Records from a collection:
────
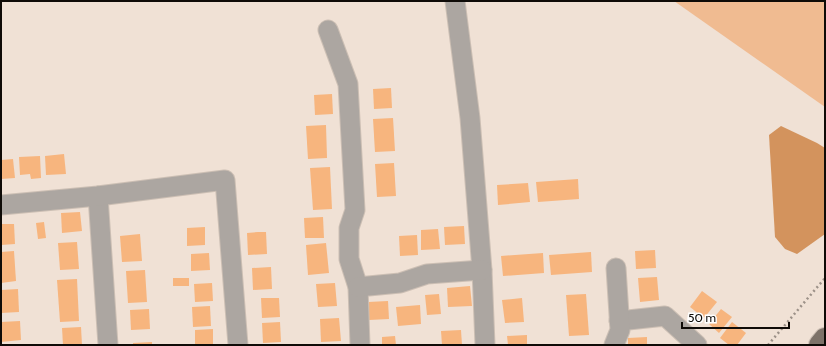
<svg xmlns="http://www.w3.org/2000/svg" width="826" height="346" viewBox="0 0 826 346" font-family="Cabin,sans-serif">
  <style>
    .green { fill: #f0bb91 }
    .water { fill: #d3935d }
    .building { fill: #f7b57e }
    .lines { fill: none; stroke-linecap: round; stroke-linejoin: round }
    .minor-casing { stroke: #ccbfb4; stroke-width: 21 }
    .major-casing { stroke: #ccbfb4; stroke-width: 24 }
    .path { stroke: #9c9188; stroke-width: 2.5; stroke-dasharray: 2 3; stroke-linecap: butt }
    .minor { stroke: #aca6a1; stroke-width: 19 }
    .major { stroke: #7d7269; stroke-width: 22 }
  </style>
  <rect width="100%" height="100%" fill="#f0e1d5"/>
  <polygon class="green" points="674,1 825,1 825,107"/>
  <polygon class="water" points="781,126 817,143 825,148 825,234 797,254 785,249 775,237 769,135"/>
  <g class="building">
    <polygon points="391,88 392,108 374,109 373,89"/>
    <polygon points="332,94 333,114 315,115 314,95"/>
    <polygon points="393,118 395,151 375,152 373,119"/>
    <polygon points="326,125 327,158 308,159 306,126"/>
    <polygon points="64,154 66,174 46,175 45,156"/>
    <polygon points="40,156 41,178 31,179 30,174 20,175 19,157"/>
    <polygon points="13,159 15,178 1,179 1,160"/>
    <polygon points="394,163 396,196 377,197 375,164"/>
    <polygon points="330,167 332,209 313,210 310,168"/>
    <polygon points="578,179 579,199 538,202 536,182"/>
    <polygon points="528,183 530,202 498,205 497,185"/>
    <polygon points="80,212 82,231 62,233 61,213"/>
    <polygon points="323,217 324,238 305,238 304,218"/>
    <polygon points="44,222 46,238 38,239 36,223"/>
    <polygon points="1,224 14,224 15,244 1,245"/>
    <polygon points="464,226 465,244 445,245 444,227"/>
    <polygon points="205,227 205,245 187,246 187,228"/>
    <polygon points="438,229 440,249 421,250 421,230"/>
    <polygon points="258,232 266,232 267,254 248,255 247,233"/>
    <polygon points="140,234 142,261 122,262 120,236"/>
    <polygon points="417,235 418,255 400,256 399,236"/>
    <polygon points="77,242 79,269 60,270 58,243"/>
    <polygon points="326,243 329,273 308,275 306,245"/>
    <polygon points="655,250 656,268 636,269 635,251"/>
    <polygon points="14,251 16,281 1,283 1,252"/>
    <polygon points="591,252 592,272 551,275 549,255"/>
    <polygon points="209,253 210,270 191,271 191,254"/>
    <polygon points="543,253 544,273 503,276 501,256"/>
    <polygon points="271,267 272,289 253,290 252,268"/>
    <polygon points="145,270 147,302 128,303 126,271"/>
    <polygon points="657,277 659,300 640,302 638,278"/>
    <rect x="173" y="278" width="16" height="8"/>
    <polygon points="77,279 79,321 60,322 57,280"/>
    <polygon points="212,283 213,301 195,302 194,284"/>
    <polygon points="335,283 337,306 318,307 316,284"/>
    <polygon points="470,286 472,306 448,307 447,288"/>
    <polygon points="18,289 19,312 1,313 1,290"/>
    <polygon points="702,291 717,302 704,318 690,307"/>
    <polygon points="439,294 441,314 427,315 425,295"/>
    <polygon points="586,294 589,335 569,336 566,295"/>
    <polygon points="261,298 279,298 280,317 262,318"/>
    <polygon points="522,298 524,322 505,323 502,300"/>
    <polygon points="388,301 389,319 369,320 368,302"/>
    <polygon points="420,305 421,324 398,326 396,307"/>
    <polygon points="210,306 211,326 193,327 192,307"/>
    <polygon points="149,309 150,329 131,330 130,310"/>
    <polygon points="721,309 732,317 719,333 709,324"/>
    <polygon points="339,318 341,341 321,342 320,319"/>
    <polygon points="20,321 21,340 1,342 1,322"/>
    <polygon points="280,322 281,342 263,343 262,323"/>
    <polygon points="732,322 746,333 737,345 729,345 720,338"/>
    <polygon points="81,327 82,345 63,345 62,328"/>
    <polygon points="213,329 213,345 195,345 195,330"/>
    <polygon points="461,330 462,345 442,345 441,331"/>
    <polygon points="527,335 527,345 508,345 507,336"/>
    <polygon points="395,336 396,345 382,345 382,337"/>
    <polygon points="647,337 647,345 628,345 628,338"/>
    <polygon points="152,342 152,345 133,345 133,343"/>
  </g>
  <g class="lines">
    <g class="minor-casing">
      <g id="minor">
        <polyline points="455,1 470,118 482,270 485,345"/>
        <polyline points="328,30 348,84 355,210 349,228 349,259 358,287 360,345"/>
        <polyline points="98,196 108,345"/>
        <polyline points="1,205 98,196 225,180 238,345"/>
        <polyline points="358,287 400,283 427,274 482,270"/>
        <polyline points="619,321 665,316 697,345"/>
        <polyline points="614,345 620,330 616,268"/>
      </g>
    </g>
    <g class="major-casing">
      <polyline id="major" points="820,345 825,339"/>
    </g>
    <polyline class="path" points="768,345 825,278"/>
    <use href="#minor" class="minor"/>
    <use href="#major" class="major"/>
  </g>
  <rect width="826" height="346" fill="none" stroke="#0f0b07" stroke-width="4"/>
  <path d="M682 322v6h107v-6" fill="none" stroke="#0f0b07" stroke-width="2"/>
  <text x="688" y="322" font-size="12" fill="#0f0b07" stroke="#ffffff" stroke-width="3" paint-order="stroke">50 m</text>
</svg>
────
If a line contains the word "linecap", it counts; say how many such lines the records hold, and give only that number.

2